### Record extracts
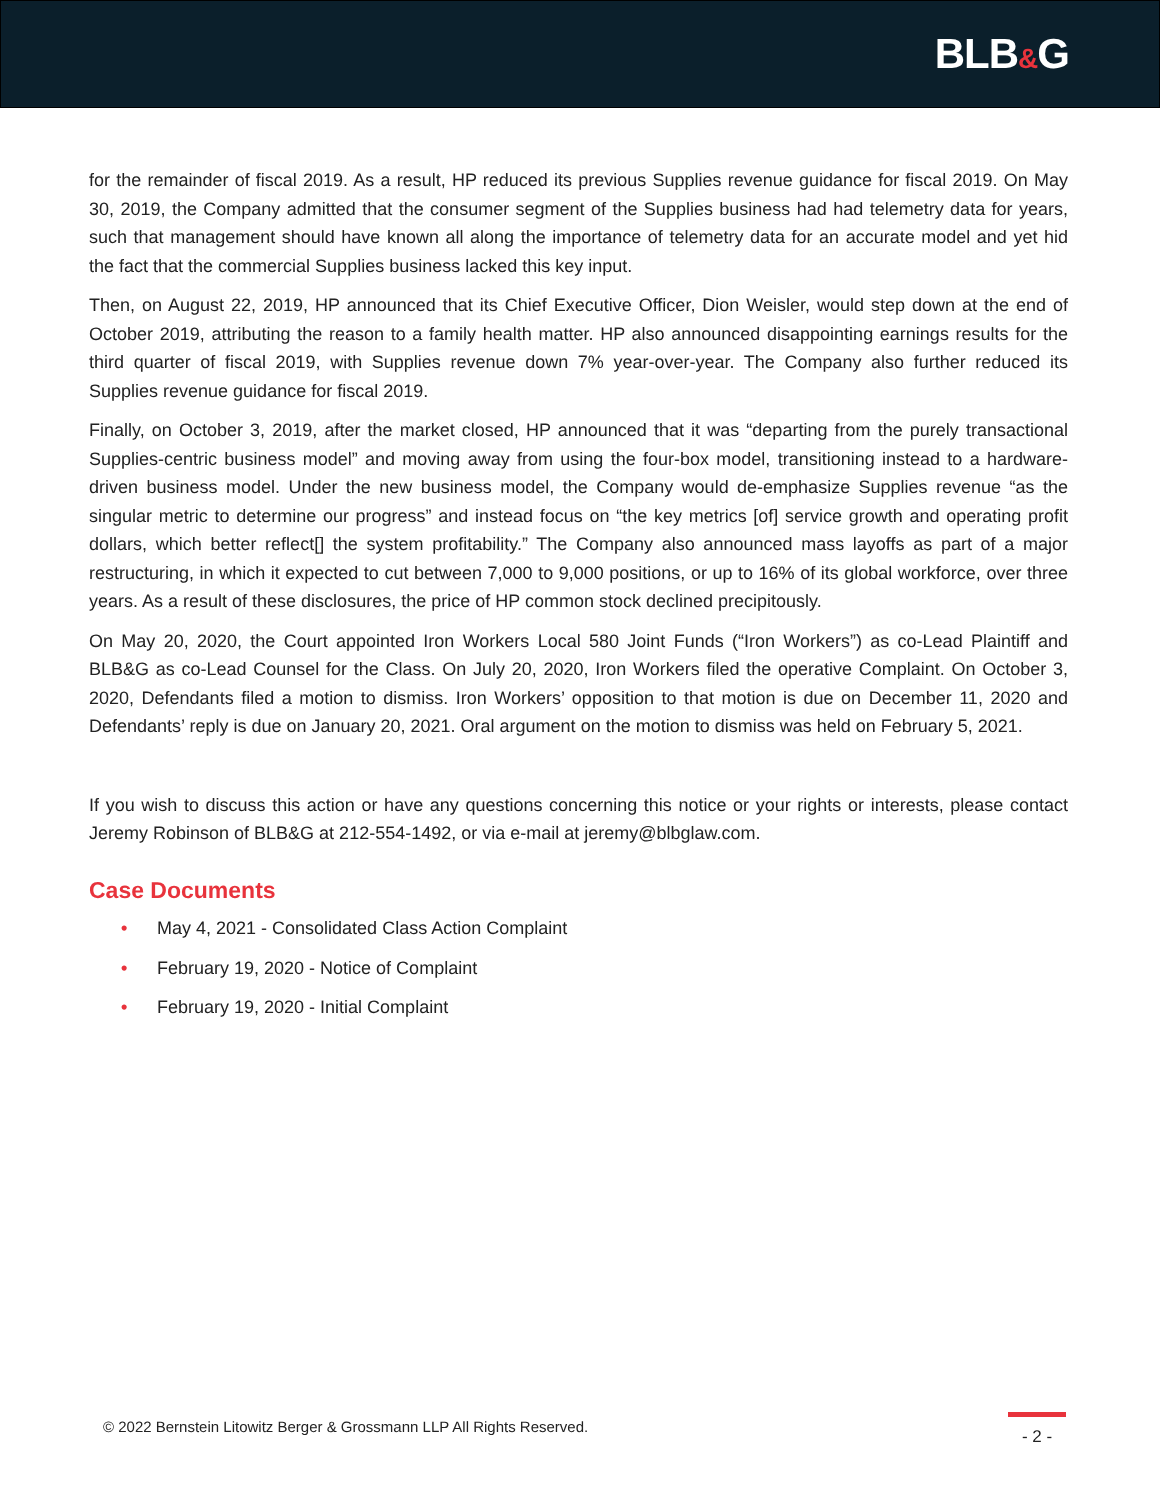BLB&G
for the remainder of fiscal 2019. As a result, HP reduced its previous Supplies revenue guidance for fiscal 2019. On May 30, 2019, the Company admitted that the consumer segment of the Supplies business had had telemetry data for years, such that management should have known all along the importance of telemetry data for an accurate model and yet hid the fact that the commercial Supplies business lacked this key input.
Then, on August 22, 2019, HP announced that its Chief Executive Officer, Dion Weisler, would step down at the end of October 2019, attributing the reason to a family health matter. HP also announced disappointing earnings results for the third quarter of fiscal 2019, with Supplies revenue down 7% year-over-year. The Company also further reduced its Supplies revenue guidance for fiscal 2019.
Finally, on October 3, 2019, after the market closed, HP announced that it was “departing from the purely transactional Supplies-centric business model” and moving away from using the four-box model, transitioning instead to a hardware-driven business model. Under the new business model, the Company would de-emphasize Supplies revenue “as the singular metric to determine our progress” and instead focus on “the key metrics [of] service growth and operating profit dollars, which better reflect[] the system profitability.” The Company also announced mass layoffs as part of a major restructuring, in which it expected to cut between 7,000 to 9,000 positions, or up to 16% of its global workforce, over three years. As a result of these disclosures, the price of HP common stock declined precipitously.
On May 20, 2020, the Court appointed Iron Workers Local 580 Joint Funds (“Iron Workers”) as co-Lead Plaintiff and BLB&G as co-Lead Counsel for the Class. On July 20, 2020, Iron Workers filed the operative Complaint. On October 3, 2020, Defendants filed a motion to dismiss. Iron Workers’ opposition to that motion is due on December 11, 2020 and Defendants’ reply is due on January 20, 2021. Oral argument on the motion to dismiss was held on February 5, 2021.
If you wish to discuss this action or have any questions concerning this notice or your rights or interests, please contact Jeremy Robinson of BLB&G at 212-554-1492, or via e-mail at jeremy@blbglaw.com.
Case Documents
• May 4, 2021 - Consolidated Class Action Complaint
• February 19, 2020 - Notice of Complaint
• February 19, 2020 - Initial Complaint
© 2022 Bernstein Litowitz Berger & Grossmann LLP All Rights Reserved.
- 2 -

### What is needed
Without including any picture, restate every entry above exactly.

### Exercise output
BLB&G
for the remainder of fiscal 2019. As a result, HP reduced its previous Supplies revenue guidance for fiscal 2019. On May 30, 2019, the Company admitted that the consumer segment of the Supplies business had had telemetry data for years, such that management should have known all along the importance of telemetry data for an accurate model and yet hid the fact that the commercial Supplies business lacked this key input.
Then, on August 22, 2019, HP announced that its Chief Executive Officer, Dion Weisler, would step down at the end of October 2019, attributing the reason to a family health matter. HP also announced disappointing earnings results for the third quarter of fiscal 2019, with Supplies revenue down 7% year-over-year. The Company also further reduced its Supplies revenue guidance for fiscal 2019.
Finally, on October 3, 2019, after the market closed, HP announced that it was “departing from the purely transactional Supplies-centric business model” and moving away from using the four-box model, transitioning instead to a hardware-driven business model. Under the new business model, the Company would de-emphasize Supplies revenue “as the singular metric to determine our progress” and instead focus on “the key metrics [of] service growth and operating profit dollars, which better reflect[] the system profitability.” The Company also announced mass layoffs as part of a major restructuring, in which it expected to cut between 7,000 to 9,000 positions, or up to 16% of its global workforce, over three years. As a result of these disclosures, the price of HP common stock declined precipitously.
On May 20, 2020, the Court appointed Iron Workers Local 580 Joint Funds (“Iron Workers”) as co-Lead Plaintiff and BLB&G as co-Lead Counsel for the Class. On July 20, 2020, Iron Workers filed the operative Complaint. On October 3, 2020, Defendants filed a motion to dismiss. Iron Workers’ opposition to that motion is due on December 11, 2020 and Defendants’ reply is due on January 20, 2021. Oral argument on the motion to dismiss was held on February 5, 2021.
If you wish to discuss this action or have any questions concerning this notice or your rights or interests, please contact Jeremy Robinson of BLB&G at 212-554-1492, or via e-mail at jeremy@blbglaw.com.
Case Documents
• May 4, 2021 - Consolidated Class Action Complaint
• February 19, 2020 - Notice of Complaint
• February 19, 2020 - Initial Complaint
© 2022 Bernstein Litowitz Berger & Grossmann LLP All Rights Reserved.
- 2 -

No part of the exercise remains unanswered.